Nos Estados Unidos, onde a Suprema Corte alargou progressivamente a proteção à liberdade de expressão a partir de uma interpretação substantiva da Primeira Emenda, o Judiciário e a administração pública lidam há muitas décadas com protestos radicalizados de ambos os lados. Isso criou uma expertise própria para tentar equacionar, no calor dos acontecimentos, os direitos de vários grupos em disputa. Em 2011, por exemplo, no julgamento de Snyder vs. Phelps, a Suprema Corte entendeu que fazer piquetes, até mesmo em funerais, é uma forma de expressão protegida pela Primeira Emenda, desde que respeitadas as regras procedimentais estabelecidas pelas autoridades públicas. 

O caso surgiu a partir de um protesto da Igreja Batista de Westboro durante o funeral de um soldado americano morto no Iraque.
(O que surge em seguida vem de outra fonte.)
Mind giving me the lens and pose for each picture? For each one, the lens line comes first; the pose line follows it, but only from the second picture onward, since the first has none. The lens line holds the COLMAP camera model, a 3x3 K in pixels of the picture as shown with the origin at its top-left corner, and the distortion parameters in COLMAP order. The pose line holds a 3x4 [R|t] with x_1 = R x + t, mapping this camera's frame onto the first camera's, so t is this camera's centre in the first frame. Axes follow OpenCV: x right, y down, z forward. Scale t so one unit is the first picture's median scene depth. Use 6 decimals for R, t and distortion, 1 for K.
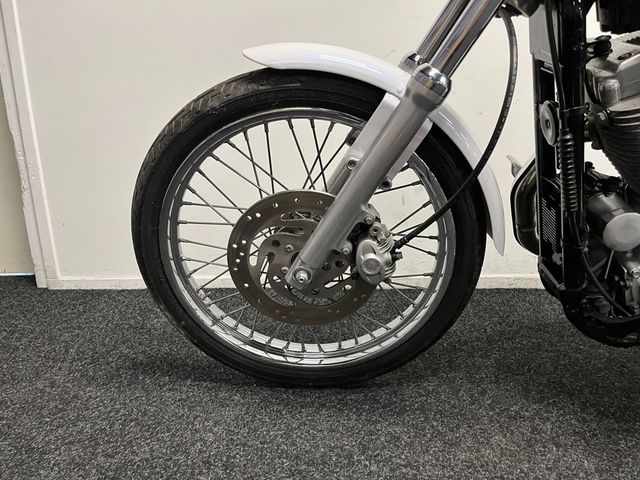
lens RADIAL K [[486.3, 0, 325.0], [0, 486.3, 232.2], [0, 0, 1]] dist [0.049180, -0.003654]
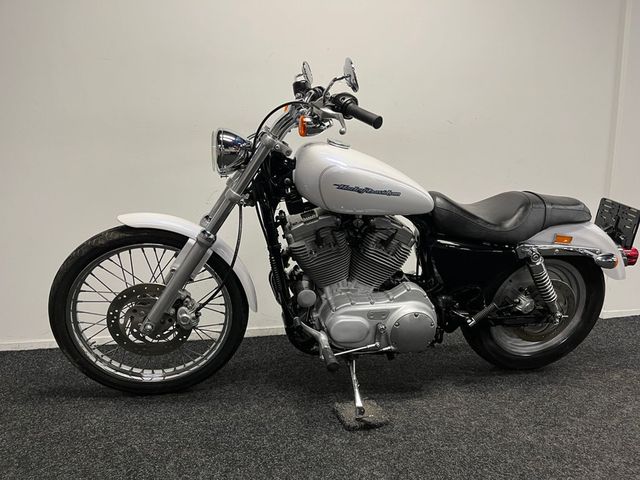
lens RADIAL K [[484.4, 0, 323.8], [0, 484.4, 242.3], [0, 0, 1]] dist [0.071503, -0.080594]
pose [[0.972110, -0.007145, 0.234415, 0.170919], [0.033284, 0.993621, -0.107744, -0.013224], [-0.232149, 0.112542, 0.966147, -1.047561]]
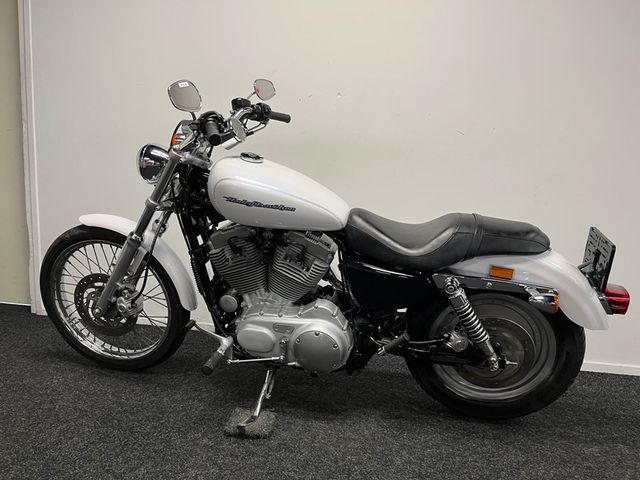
lens RADIAL K [[480.6, 0, 320.0], [0, 480.6, 240.0], [0, 0, 1]] dist [0.068765, -0.090060]
pose [[0.986706, 0.073995, -0.144693, 1.245882], [-0.091317, 0.988926, -0.116991, -0.065183], [0.134434, 0.128649, 0.982536, -1.111860]]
Os membros da igreja carregavam cartazes dizendo “Agradeça a Deus pelos soldados mortos”, “As bichas arruínam a nação”, “A América está perdida”, “Padres estupram garotos” e “Vocês vão para o inferno”. Na decisão, os juízes da Suprema Corte deram destaque para o fato e que o protesto ocorreu de forma pacífica, a cerca de 300 metros do local onde o corpo era velado, o que não atrapalhou o rito fúnebre, e de acordo com as demais exigências procedimentais das autoridades locais. 

“Mesmo a expressão protegida não é igualmente permissível em todos os lugares, a qualquer momento”, destacou a sentença. “A escolha de Westboro quanto ao lugar e à ocasião de seu piquete não está fora do alcance regulamentar do governo – ela está sujeita a restrições razoáveis de tempo, lugar ou modos”, escreveram os juízes.

Questionado sobre a importância e os limites da liberdade de expressão, Olavo de Carvalho respondeu que “A liberdade de expressão tem de ser total e irrestrita, ou então não é liberdade de expressão de maneira alguma. Se alguém a usa para a prática de crime, deve ser processado e punido. Se, sem chegar ao crime, desafia ou insulta os sentimentos morais do povo, tem de suportar que este também exerça a liberdade de expressão e o cubra de protestos. Quem não aceita isso é imaturo demais para que suas opiniões valham alguma coisa. No Brasil a esquerda praticamente inteira ainda pensa que pode dizer o que quer sem ter de ouvir o que não quer. É onipotência pueril, nada mais”.